Copy every line of the records below that holds the word "helper".

(Material provided)

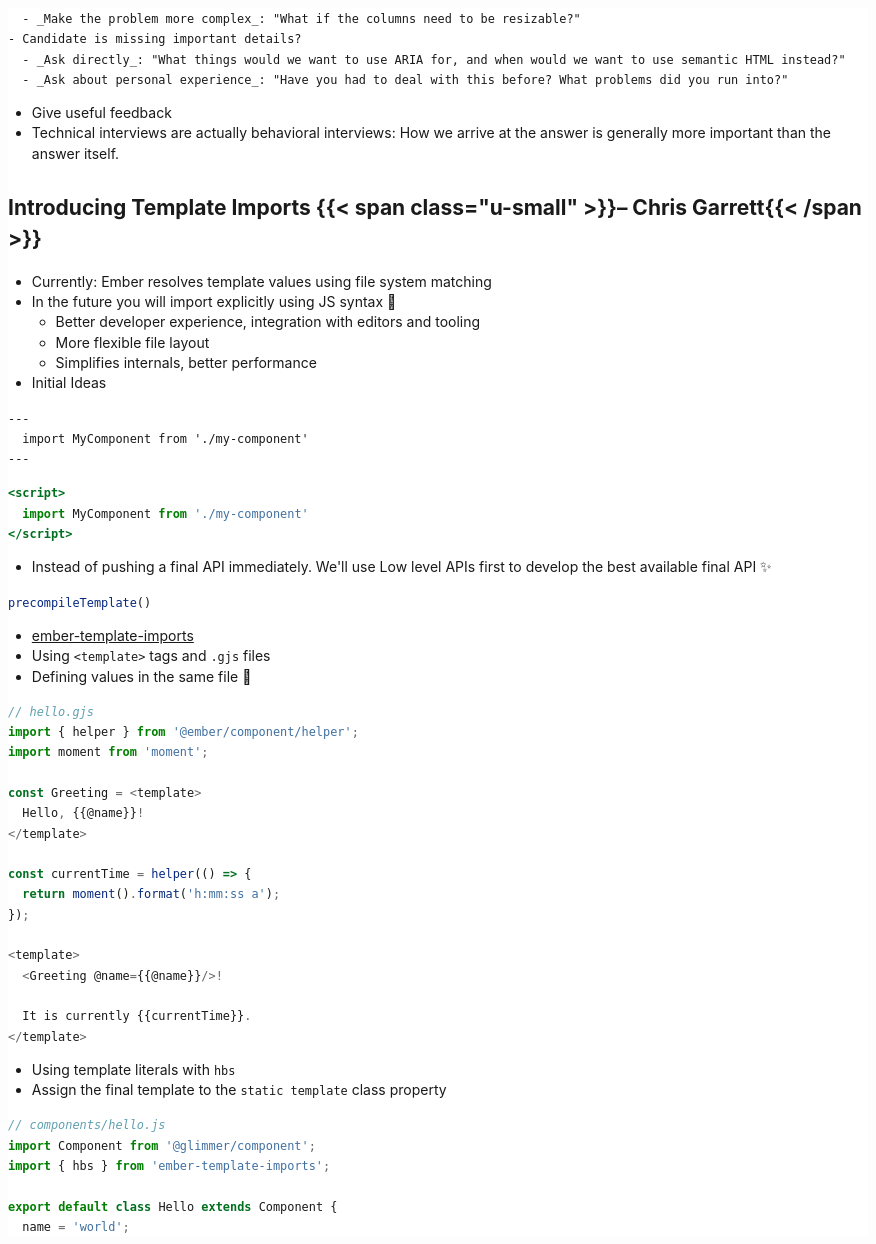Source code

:       - _Make the problem more complex_: "What if the columns need to be resizable?"
    - Candidate is missing important details?
      - _Ask directly_: "What things would we want to use ARIA for, and when would we want to use semantic HTML instead?"
      - _Ask about personal experience_: "Have you had to deal with this before? What problems did you run into?"
  - Give useful feedback
  - Technical interviews are actually behavioral interviews: How we arrive at the answer is generally more important than the answer itself.

Introducing Template Imports {{< span class="u-small" >}}&ndash; Chris Garrett{{< /span >}}
--------

  - Currently: Ember resolves template values using file system matching
  - In the future you will import explicitly using JS syntax 🌟
    - Better developer experience, integration with editors and tooling
    - More flexible file layout
    - Simplifies internals, better performance
  - Initial Ideas
  ```hbs
  ---
    import MyComponent from './my-component'
  ---
  ```
  ```hbs
  <script>
    import MyComponent from './my-component'
  </script>
  ```
  - Instead of pushing a final API immediately. We'll use Low level APIs first to develop the best available final API ✨
  ```js
  precompileTemplate()
  ```
  - [ember-template-imports](https://github.com/ember-template-imports/ember-template-imports)
  - Using `<template>` tags and `.gjs` files
  - Defining values in the same file 💯
  ```js
  // hello.gjs
  import { helper } from '@ember/component/helper';
  import moment from 'moment';
  
  const Greeting = <template>
    Hello, {{@name}}!
  </template>
  
  const currentTime = helper(() => {
    return moment().format('h:mm:ss a');
  });
  
  <template>
    <Greeting @name={{@name}}/>!
  
    It is currently {{currentTime}}.
  </template>
  ```
  - Using template literals with `hbs`
  - Assign the final template to the `static template` class property
  ```js
  // components/hello.js
  import Component from '@glimmer/component';
  import { hbs } from 'ember-template-imports';

  export default class Hello extends Component {
    name = 'world';

  ```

(End Material provided)

Output:
  import { helper } from '@ember/component/helper';
  const currentTime = helper(() => {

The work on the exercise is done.